--- Dataset Enclosed Below ---
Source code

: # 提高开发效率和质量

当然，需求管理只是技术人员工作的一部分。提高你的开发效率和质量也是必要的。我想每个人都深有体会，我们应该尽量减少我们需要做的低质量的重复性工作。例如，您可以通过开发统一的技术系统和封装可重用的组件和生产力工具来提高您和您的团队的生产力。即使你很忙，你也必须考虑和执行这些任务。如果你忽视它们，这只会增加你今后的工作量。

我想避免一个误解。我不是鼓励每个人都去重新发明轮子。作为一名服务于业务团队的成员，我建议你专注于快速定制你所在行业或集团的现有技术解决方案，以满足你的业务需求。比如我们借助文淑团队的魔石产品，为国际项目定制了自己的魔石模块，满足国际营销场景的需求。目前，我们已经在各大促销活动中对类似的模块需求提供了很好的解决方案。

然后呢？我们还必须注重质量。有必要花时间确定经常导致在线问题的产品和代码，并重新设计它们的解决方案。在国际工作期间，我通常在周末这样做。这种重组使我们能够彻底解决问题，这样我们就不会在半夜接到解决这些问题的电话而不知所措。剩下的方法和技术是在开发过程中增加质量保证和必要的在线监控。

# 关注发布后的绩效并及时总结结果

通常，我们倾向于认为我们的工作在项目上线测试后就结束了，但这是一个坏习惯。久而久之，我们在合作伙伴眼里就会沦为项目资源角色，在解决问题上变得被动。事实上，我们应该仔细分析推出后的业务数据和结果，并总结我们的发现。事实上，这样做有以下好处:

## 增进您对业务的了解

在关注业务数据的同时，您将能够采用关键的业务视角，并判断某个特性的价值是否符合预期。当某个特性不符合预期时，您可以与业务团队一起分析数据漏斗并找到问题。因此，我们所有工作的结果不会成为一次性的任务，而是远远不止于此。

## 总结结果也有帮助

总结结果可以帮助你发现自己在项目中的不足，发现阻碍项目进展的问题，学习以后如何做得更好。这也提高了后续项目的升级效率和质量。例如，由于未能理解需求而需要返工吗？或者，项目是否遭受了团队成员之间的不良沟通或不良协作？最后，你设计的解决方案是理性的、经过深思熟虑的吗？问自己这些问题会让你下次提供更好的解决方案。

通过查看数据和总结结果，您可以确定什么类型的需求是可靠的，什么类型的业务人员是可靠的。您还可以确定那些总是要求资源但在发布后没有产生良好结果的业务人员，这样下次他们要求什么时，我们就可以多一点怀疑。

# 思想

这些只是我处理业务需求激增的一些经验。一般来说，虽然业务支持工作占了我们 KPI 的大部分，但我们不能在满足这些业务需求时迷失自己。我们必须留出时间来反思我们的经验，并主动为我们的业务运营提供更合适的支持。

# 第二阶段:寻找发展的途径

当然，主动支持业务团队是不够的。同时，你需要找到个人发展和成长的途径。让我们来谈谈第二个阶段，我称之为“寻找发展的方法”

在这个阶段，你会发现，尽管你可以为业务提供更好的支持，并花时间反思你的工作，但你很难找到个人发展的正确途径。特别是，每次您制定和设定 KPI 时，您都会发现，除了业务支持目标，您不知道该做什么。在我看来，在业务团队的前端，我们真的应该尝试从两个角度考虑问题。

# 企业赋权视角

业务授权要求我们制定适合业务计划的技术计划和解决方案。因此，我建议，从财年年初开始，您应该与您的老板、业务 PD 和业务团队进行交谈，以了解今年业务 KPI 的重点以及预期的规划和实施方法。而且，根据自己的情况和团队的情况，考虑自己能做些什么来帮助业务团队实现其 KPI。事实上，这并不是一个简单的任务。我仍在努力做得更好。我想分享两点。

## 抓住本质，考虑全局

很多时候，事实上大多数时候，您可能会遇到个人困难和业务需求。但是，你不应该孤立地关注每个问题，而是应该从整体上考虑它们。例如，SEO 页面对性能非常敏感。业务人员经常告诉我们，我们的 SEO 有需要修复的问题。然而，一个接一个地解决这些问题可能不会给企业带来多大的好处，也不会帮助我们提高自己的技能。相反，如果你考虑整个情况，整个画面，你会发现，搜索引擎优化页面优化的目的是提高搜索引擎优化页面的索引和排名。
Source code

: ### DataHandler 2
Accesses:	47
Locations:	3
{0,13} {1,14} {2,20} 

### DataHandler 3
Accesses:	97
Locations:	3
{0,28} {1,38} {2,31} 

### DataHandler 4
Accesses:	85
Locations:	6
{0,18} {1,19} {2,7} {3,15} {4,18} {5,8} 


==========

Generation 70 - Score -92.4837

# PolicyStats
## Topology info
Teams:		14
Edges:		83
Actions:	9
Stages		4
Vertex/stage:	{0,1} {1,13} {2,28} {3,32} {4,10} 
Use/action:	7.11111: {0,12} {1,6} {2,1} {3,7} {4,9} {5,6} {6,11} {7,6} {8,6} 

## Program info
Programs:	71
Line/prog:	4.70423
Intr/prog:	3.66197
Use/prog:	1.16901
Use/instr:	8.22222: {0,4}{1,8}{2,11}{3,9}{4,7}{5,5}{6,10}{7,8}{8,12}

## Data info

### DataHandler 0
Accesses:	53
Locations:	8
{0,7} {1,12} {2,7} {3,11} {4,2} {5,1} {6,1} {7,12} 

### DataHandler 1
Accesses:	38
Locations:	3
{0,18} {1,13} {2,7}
--- End of Enclosed Dataset ---
Action item >> Transcribe all records exactly as written.

Response box >>
Source code

: # 提高开发效率和质量

当然，需求管理只是技术人员工作的一部分。提高你的开发效率和质量也是必要的。我想每个人都深有体会，我们应该尽量减少我们需要做的低质量的重复性工作。例如，您可以通过开发统一的技术系统和封装可重用的组件和生产力工具来提高您和您的团队的生产力。即使你很忙，你也必须考虑和执行这些任务。如果你忽视它们，这只会增加你今后的工作量。

我想避免一个误解。我不是鼓励每个人都去重新发明轮子。作为一名服务于业务团队的成员，我建议你专注于快速定制你所在行业或集团的现有技术解决方案，以满足你的业务需求。比如我们借助文淑团队的魔石产品，为国际项目定制了自己的魔石模块，满足国际营销场景的需求。目前，我们已经在各大促销活动中对类似的模块需求提供了很好的解决方案。

然后呢？我们还必须注重质量。有必要花时间确定经常导致在线问题的产品和代码，并重新设计它们的解决方案。在国际工作期间，我通常在周末这样做。这种重组使我们能够彻底解决问题，这样我们就不会在半夜接到解决这些问题的电话而不知所措。剩下的方法和技术是在开发过程中增加质量保证和必要的在线监控。

# 关注发布后的绩效并及时总结结果

通常，我们倾向于认为我们的工作在项目上线测试后就结束了，但这是一个坏习惯。久而久之，我们在合作伙伴眼里就会沦为项目资源角色，在解决问题上变得被动。事实上，我们应该仔细分析推出后的业务数据和结果，并总结我们的发现。事实上，这样做有以下好处:

## 增进您对业务的了解

在关注业务数据的同时，您将能够采用关键的业务视角，并判断某个特性的价值是否符合预期。当某个特性不符合预期时，您可以与业务团队一起分析数据漏斗并找到问题。因此，我们所有工作的结果不会成为一次性的任务，而是远远不止于此。

## 总结结果也有帮助

总结结果可以帮助你发现自己在项目中的不足，发现阻碍项目进展的问题，学习以后如何做得更好。这也提高了后续项目的升级效率和质量。例如，由于未能理解需求而需要返工吗？或者，项目是否遭受了团队成员之间的不良沟通或不良协作？最后，你设计的解决方案是理性的、经过深思熟虑的吗？问自己这些问题会让你下次提供更好的解决方案。

通过查看数据和总结结果，您可以确定什么类型的需求是可靠的，什么类型的业务人员是可靠的。您还可以确定那些总是要求资源但在发布后没有产生良好结果的业务人员，这样下次他们要求什么时，我们就可以多一点怀疑。

# 思想

这些只是我处理业务需求激增的一些经验。一般来说，虽然业务支持工作占了我们 KPI 的大部分，但我们不能在满足这些业务需求时迷失自己。我们必须留出时间来反思我们的经验，并主动为我们的业务运营提供更合适的支持。

# 第二阶段:寻找发展的途径

当然，主动支持业务团队是不够的。同时，你需要找到个人发展和成长的途径。让我们来谈谈第二个阶段，我称之为“寻找发展的方法”

在这个阶段，你会发现，尽管你可以为业务提供更好的支持，并花时间反思你的工作，但你很难找到个人发展的正确途径。特别是，每次您制定和设定 KPI 时，您都会发现，除了业务支持目标，您不知道该做什么。在我看来，在业务团队的前端，我们真的应该尝试从两个角度考虑问题。

# 企业赋权视角

业务授权要求我们制定适合业务计划的技术计划和解决方案。因此，我建议，从财年年初开始，您应该与您的老板、业务 PD 和业务团队进行交谈，以了解今年业务 KPI 的重点以及预期的规划和实施方法。而且，根据自己的情况和团队的情况，考虑自己能做些什么来帮助业务团队实现其 KPI。事实上，这并不是一个简单的任务。我仍在努力做得更好。我想分享两点。

## 抓住本质，考虑全局

很多时候，事实上大多数时候，您可能会遇到个人困难和业务需求。但是，你不应该孤立地关注每个问题，而是应该从整体上考虑它们。例如，SEO 页面对性能非常敏感。业务人员经常告诉我们，我们的 SEO 有需要修复的问题。然而，一个接一个地解决这些问题可能不会给企业带来多大的好处，也不会帮助我们提高自己的技能。相反，如果你考虑整个情况，整个画面，你会发现，搜索引擎优化页面优化的目的是提高搜索引擎优化页面的索引和排名。
Source code

: ### DataHandler 2
Accesses:	47
Locations:	3
{0,13} {1,14} {2,20} 

### DataHandler 3
Accesses:	97
Locations:	3
{0,28} {1,38} {2,31} 

### DataHandler 4
Accesses:	85
Locations:	6
{0,18} {1,19} {2,7} {3,15} {4,18} {5,8} 


==========

Generation 70 - Score -92.4837

# PolicyStats
## Topology info
Teams:		14
Edges:		83
Actions:	9
Stages		4
Vertex/stage:	{0,1} {1,13} {2,28} {3,32} {4,10} 
Use/action:	7.11111: {0,12} {1,6} {2,1} {3,7} {4,9} {5,6} {6,11} {7,6} {8,6} 

## Program info
Programs:	71
Line/prog:	4.70423
Intr/prog:	3.66197
Use/prog:	1.16901
Use/instr:	8.22222: {0,4}{1,8}{2,11}{3,9}{4,7}{5,5}{6,10}{7,8}{8,12}

## Data info

### DataHandler 0
Accesses:	53
Locations:	8
{0,7} {1,12} {2,7} {3,11} {4,2} {5,1} {6,1} {7,12} 

### DataHandler 1
Accesses:	38
Locations:	3
{0,18} {1,13} {2,7}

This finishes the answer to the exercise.